How would you describe your job to other people?

My internship is only three weeks long; so, I am here to learn as much as possible and help in any way I can. Thus far I have assisted with reference questions, updated a couple of online legal research guides, and cleaned up some cataloging records and indexing projects.

 Why did you want to work at the Law Library of Congress?

While it has been said before, it’s worth repeating: this is the largest law library in the world, and I’m thrilled to have the opportunity to work for this prestigious institution.

What is the most interesting fact you’ve learned about the Law Library?

It is nothing short of miraculous how the Library is able to maintain all of the physical items, especially with the continual growth. I was interested to learn about the off-site storage locations. After seeing firsthand how many law libraries are decreasing the size of their print collections, the Law Library of Congress feels like a dream.

What’s something most of your co-workers do not know about you?

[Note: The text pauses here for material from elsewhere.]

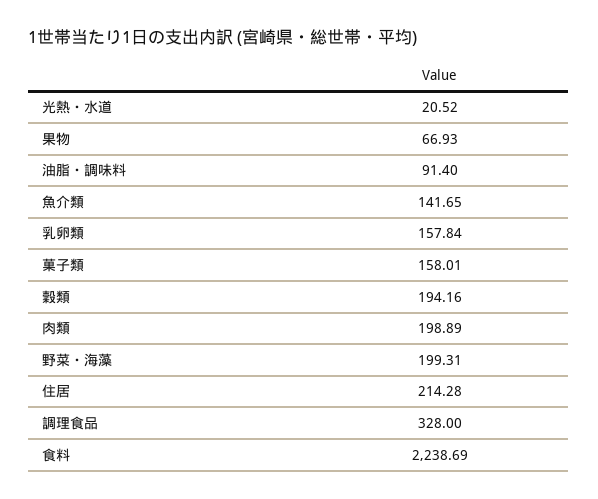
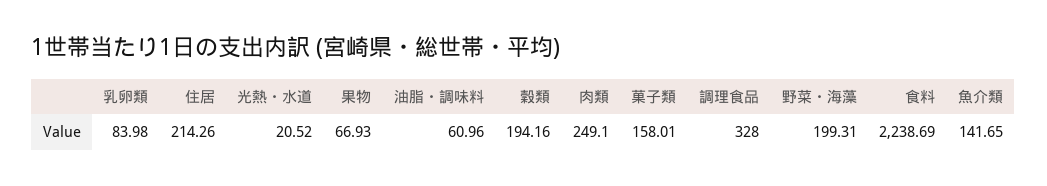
油脂・調味料: 91.4 -> 60.96
乳卵類: 157.84 -> 83.98
肉類: 198.89 -> 249.1
住居: 214.28 -> 214.26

I love to dance, but I don’t spend much time in the studio these days. Growing up I primarily focused on ballet, modern, jazz, and tap. After law school, I danced with a small group in St. Louis composed of adult dancers who wanted to keep their skills fresh. I’m hoping to find a similar niche here. While I’m sure my roommate appreciates coming home to the occasional impromptu solo dance party, a formal class might be a more appropriate outlet for my energies.